Mark Fox, who runs the Fox Lifestyle Hospitality Group, which owns restaurants like Manhattan’s White Oak Tavern, agrees. He lives in Nassau County and his friends there question the choices made by the professional office workers who are Fox’s core customers.

“Those that have not or are rarely in the office have a very dim view of public safety,” he said. Not only don’t they venture into Manhattan, “they do not allow their 18- to 22-year-olds to come to the city,” he said.

Survival of the Fittest

Further complicating this summer’s tourism boomlet is the fact that fewer businesses — and fewer workers — are benefitting from it. Jobs in the leisure and hospitality sector remain far below pre-pandemic levels

The survivors of the pandemic are better off because of the hollowing out of the tourism industry. The sharp uptick on hotel rates, for example, is partly a result of the hotel rooms that closed during the pandemic and which have not reopened, estimated at about 10,000.

It is the same story for restaurants.

Fox notes that his eateries are seeing business travelers, weekend visitors from elsewhere in the country and now international travelers, who have come in increasing numbers since the U.S. government dropped its requirement for negative Covid tests before boarding inbound flights.

Fox’s six-unit group was down 60% from 2019 revenues last year. Now it is 20% ahead of that year.

Times Square on Tuesday, July 4, 2022.

“A lot of places closed and the places that were able to reopen and maintain strong Covid policies have enhanced consumer confidence,” he said. “As the economy recovered, they benefited from that confidence and fewer competitors in the market. That’s the main driver of our success.”

In part because of all those closed hotels and restaurants, employment in the sector remains depressed.

An analysis prepared by the Center for an Urban Future shows the city remains 66,000 leisure and hospitality jobs below the 2019 record, and that doesn’t include positions at airports and retail stores that haven’t been restored. The sector accounts for about a third of the city’s gap with the 2019 peak.

The loss of those jobs is in large part the cause of the city’s inequitable recovery. Two-thirds of all leisure and hospital jobs are held by people of color; half are immigrants. Nine of out 10 jobs in the industry are open to people without a bachelor’s degree, the Center notes.

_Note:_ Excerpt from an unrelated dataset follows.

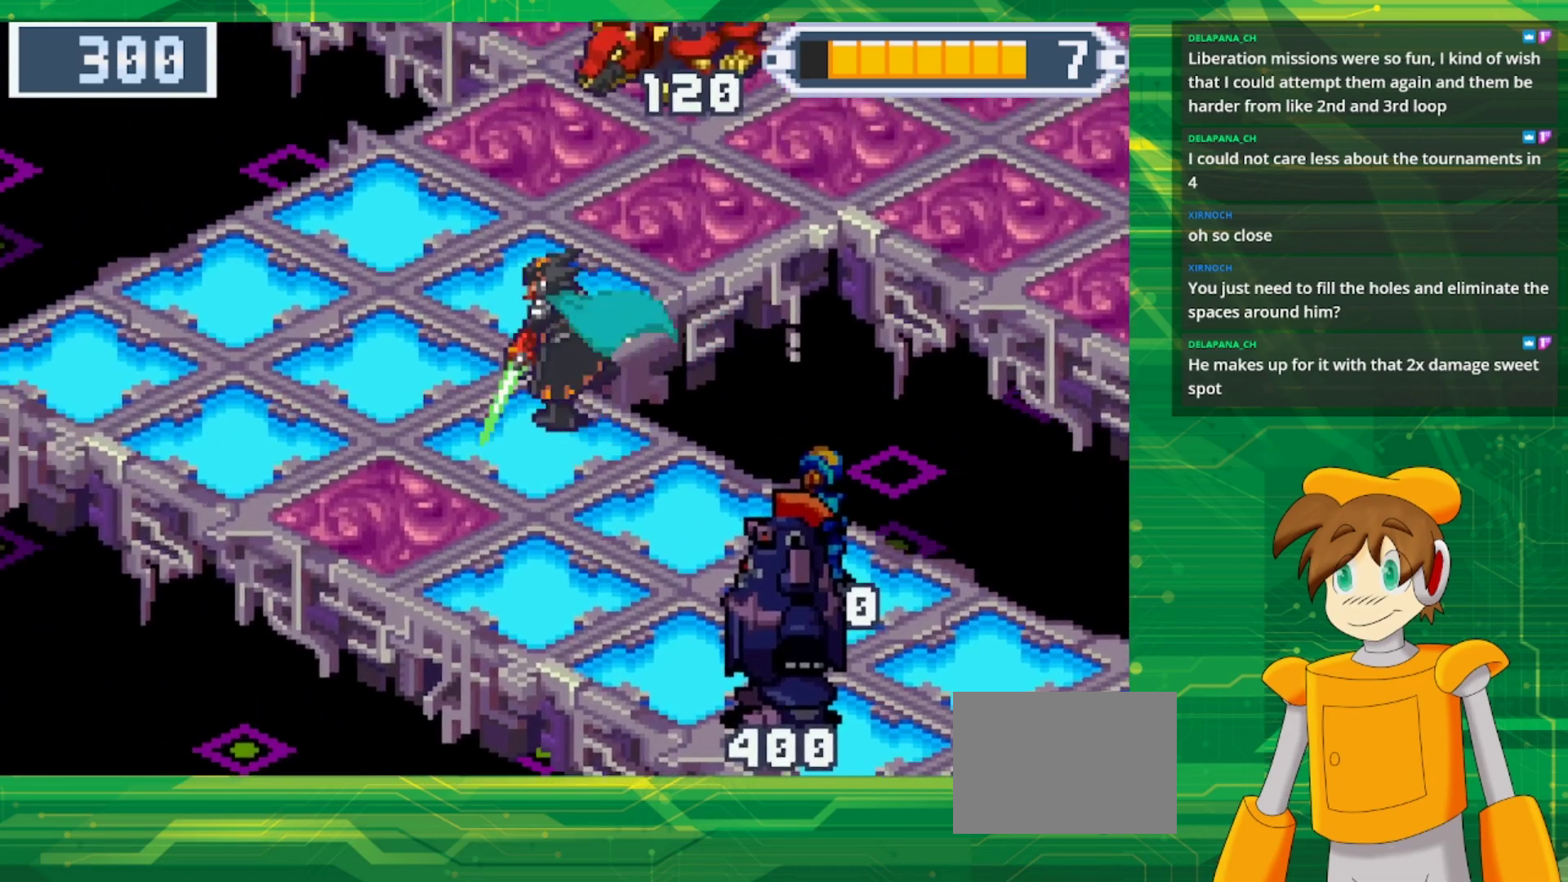
{"buttons": ["B", "DPAD_UP"], "events": [[500, "DPAD_LEFT", "up"]]}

And while soaring and persistent inflation has yet to cut into travel demand, Dixon thinks that 2023 will see only modest growth. Pent up demand will be met, and higher prices will deter some people from expensive trips, he predicts.

But many businesses that cater to tourists remain confident about the future.

The lack of office workers in Times Square remains a problem for Virgil’s Real Barbeque and Carmine’s Italian Restaurant, the famed family style eatery. But Virgil’s is back to 2019 revenue and Carmine’s has slightly exceeded its 2019 volume, said owner Jeff Bank.

Later this year, Bank plans to open a 13,000-square-foot fish restaurant on West 43rd Street between Sixth and Seventh avenues.

“Absolutely I’m optimistic about Times Square. Otherwise we would not be doubling down on this location,” he said.